I don’t believe I’ve ever written anything in the cyberpunk genre; I certainly wasn’t influenced by any of the writers associated with it. My novels such as DR. ADDER and FAREWELL HORIZONTAL, which are sometimes lumped in with cyberpunk, really have their roots in non-science fiction thrillers. Since I’m basically unfamiliar with cyberpunk, I can’t really say much about the differences between it and steampunk, other than the obvious one of the historical setting of most steampunk novels.
What motivated you to write (in that fateful day) to Locus magazine? Do you agree with the assumption that this is the birth certificate of Steampunk?
The letter to Locus was basically a bit of fun on my part; I was mocking the current tendency then to come up with all sorts of genres that were labeled “something”-punk. I didn’t really have much more intention than that. But the Locus letter is definitely the first appearance of the word “steampunk,” so the label originates from that point, even if there had been similar books before, such as Harry Harrison’s A TRANSATLANTIC TUNNEL, HURRAH!
More than 26 years after the creation of the term Steampunk, a lot of fans came up and joined the genre as a movement. What do you think about this continuing growth?
I’m very happy about it, and I’m glad to see so many people are having so much fun with it. I’m pretty sure my contribution is not the major factor; this is a genre and an enthusiasm that would have come about even if I hadn’t accidentally come up with the label that got attached to it.
Do you intend to come to Brazil in the following years? And How do you feel having fans in such a faraway place?
A writer is always glad to discover that he’s got fans anywhere, as it means that at least the books are getting out there. I’m certainly hoping to come to Brazil as soon as the opportunity arises — I’m always open to invitations!
What do you think about SteamPunk and it’s gaining of popularity? Do you believe groups like the Steampunk Council may contribute with artists like yourself?
We might be seeing just the beginning of the steampunk movement, even though it’s been going on for a while; I certainly don’t see any signs of the enthusiasm starting to fade. And certainly the new steampunk writers, all over the world, are more likely to come out of societies such as the SteamPunk Council, where they’re discussing it and coming up with new ideas.
What I’m seeing now is that steampunk is becoming an international movement, instead of one just limited to the English-speaking world, and I think the global nature of the movement is where a lot of the new and exciting developments in the steampunk genre are going to come from. I’ll need to really brush up on my Spanish and Portuguese in order to keep up with all the new stories and books that will be coming out here.
In a sentence, could you define SteamPunk?
Steampunk, as a literary genre, is that branch of science fiction and science fantasy that transposes modern technology to the Victorian and Edwardian eras, without the necessity of scientific or historical accuracy; in other words, it’s that anarchic subgenre that views the past through the future and the future through the past, with the intent of having the most fun and excitement possible. I realize that’s a complicated sentence, but it’s a complicated genre, difficult to sum up in just a few words.
As I said above, my new book FIENDISH SCHEMES, the sequel to INFERNAL DEVICES, just came out. We should be lining up some translations for it very soon, so readers everywhere will be able to enjoy it. I’m hoping to have another steampunk book coming out after that, but that hasn’t been settled yet, so I’m keeping a lid on any details about that. Since moving to Ecuador, I’ve developed a lot of new ideas, so there should be quite a bit more coming from me in the very new future. I maintain a blog at steamwords.wordpress.com, where I post information on all my upcoming projects, so people can certainly sign up there in order to receive all the latest news. I very much hope to meet and be able to talk with my Brazilian and other Latin American readers. The more fun people here and elsewhere are having with steampunk, the more fun I have hearing about it. Ciao!

(Stored data)

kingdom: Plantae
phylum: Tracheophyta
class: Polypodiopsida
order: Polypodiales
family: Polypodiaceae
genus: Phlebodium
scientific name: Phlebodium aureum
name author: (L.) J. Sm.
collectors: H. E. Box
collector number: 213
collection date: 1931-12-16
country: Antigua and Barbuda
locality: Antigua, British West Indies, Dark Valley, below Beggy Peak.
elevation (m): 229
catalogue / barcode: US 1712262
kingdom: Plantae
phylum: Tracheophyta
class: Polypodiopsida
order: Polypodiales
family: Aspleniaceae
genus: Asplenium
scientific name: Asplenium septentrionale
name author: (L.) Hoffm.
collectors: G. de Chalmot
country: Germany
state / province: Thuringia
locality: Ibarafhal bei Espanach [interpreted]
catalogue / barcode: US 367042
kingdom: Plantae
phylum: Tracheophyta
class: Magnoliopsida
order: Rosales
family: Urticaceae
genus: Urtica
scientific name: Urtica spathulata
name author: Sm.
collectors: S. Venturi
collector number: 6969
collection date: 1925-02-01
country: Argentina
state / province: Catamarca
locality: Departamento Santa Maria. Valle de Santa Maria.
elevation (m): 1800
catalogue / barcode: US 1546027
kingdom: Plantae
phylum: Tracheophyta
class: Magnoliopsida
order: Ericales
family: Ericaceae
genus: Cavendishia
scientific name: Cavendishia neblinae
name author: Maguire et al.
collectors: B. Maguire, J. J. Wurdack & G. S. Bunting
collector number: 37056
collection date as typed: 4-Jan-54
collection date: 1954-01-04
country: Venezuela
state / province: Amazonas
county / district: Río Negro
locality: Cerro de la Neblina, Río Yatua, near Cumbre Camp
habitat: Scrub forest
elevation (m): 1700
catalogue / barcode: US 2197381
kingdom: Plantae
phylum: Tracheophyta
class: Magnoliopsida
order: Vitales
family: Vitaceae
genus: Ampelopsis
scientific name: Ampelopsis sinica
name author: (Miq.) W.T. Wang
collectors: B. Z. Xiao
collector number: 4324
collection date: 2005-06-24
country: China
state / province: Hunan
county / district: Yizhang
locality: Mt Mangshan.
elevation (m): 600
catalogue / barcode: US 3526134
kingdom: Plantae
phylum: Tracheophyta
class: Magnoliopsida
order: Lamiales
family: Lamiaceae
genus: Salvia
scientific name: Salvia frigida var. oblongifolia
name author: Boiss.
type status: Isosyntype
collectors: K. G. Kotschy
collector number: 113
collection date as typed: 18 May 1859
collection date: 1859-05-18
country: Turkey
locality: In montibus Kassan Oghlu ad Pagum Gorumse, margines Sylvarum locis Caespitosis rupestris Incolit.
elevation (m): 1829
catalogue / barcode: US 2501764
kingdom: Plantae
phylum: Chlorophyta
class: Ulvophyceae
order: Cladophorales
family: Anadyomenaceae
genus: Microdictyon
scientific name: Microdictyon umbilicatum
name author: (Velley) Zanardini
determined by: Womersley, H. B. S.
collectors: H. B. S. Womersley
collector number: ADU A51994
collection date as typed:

Required work:
• A. From the steampunk interview, copy the passage that begins with "I don’t believe" and ends with "most steampunk novels.".
• B. According to the steampunk interview, why did the writer send the letter to Locus magazine? Answer in one to three sentences.

Exercise solutions:
• A.
I don’t believe I’ve ever written anything in the cyberpunk genre; I certainly wasn’t influenced by any of the writers associated with it. My novels such as DR. ADDER and FAREWELL HORIZONTAL, which are sometimes lumped in with cyberpunk, really have their roots in non-science fiction thrillers. Since I’m basically unfamiliar with cyberpunk, I can’t really say much about the differences between it and steampunk, other than the obvious one of the historical setting of most steampunk novels.

• B. The writer meant the letter as a bit of fun. It mocked the tendency at the time to invent all sorts of genres labeled "something"-punk, and it had little more intention than that.